_Problem description:_
Copy each line of the records below word for word, leaving every value unchanged.

_Task material:_

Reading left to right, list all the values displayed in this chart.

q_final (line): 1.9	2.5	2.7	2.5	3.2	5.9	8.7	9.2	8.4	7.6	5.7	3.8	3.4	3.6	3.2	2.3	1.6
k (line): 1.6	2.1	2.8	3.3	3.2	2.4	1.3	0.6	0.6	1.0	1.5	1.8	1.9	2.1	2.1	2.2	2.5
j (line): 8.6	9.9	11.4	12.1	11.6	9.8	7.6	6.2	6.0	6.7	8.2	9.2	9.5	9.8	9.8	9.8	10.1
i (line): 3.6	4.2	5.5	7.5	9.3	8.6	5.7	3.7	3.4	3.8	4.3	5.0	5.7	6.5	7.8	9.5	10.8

_Problem solution:_
Reading left to right, list all the values displayed in this chart.

q_final (line): 1.9	2.5	2.7	2.5	3.2	5.9	8.7	9.2	8.4	7.6	5.7	3.8	3.4	3.6	3.2	2.3	1.6
k (line): 1.6	2.1	2.8	3.3	3.2	2.4	1.3	0.6	0.6	1.0	1.5	1.8	1.9	2.1	2.1	2.2	2.5
j (line): 8.6	9.9	11.4	12.1	11.6	9.8	7.6	6.2	6.0	6.7	8.2	9.2	9.5	9.8	9.8	9.8	10.1
i (line): 3.6	4.2	5.5	7.5	9.3	8.6	5.7	3.7	3.4	3.8	4.3	5.0	5.7	6.5	7.8	9.5	10.8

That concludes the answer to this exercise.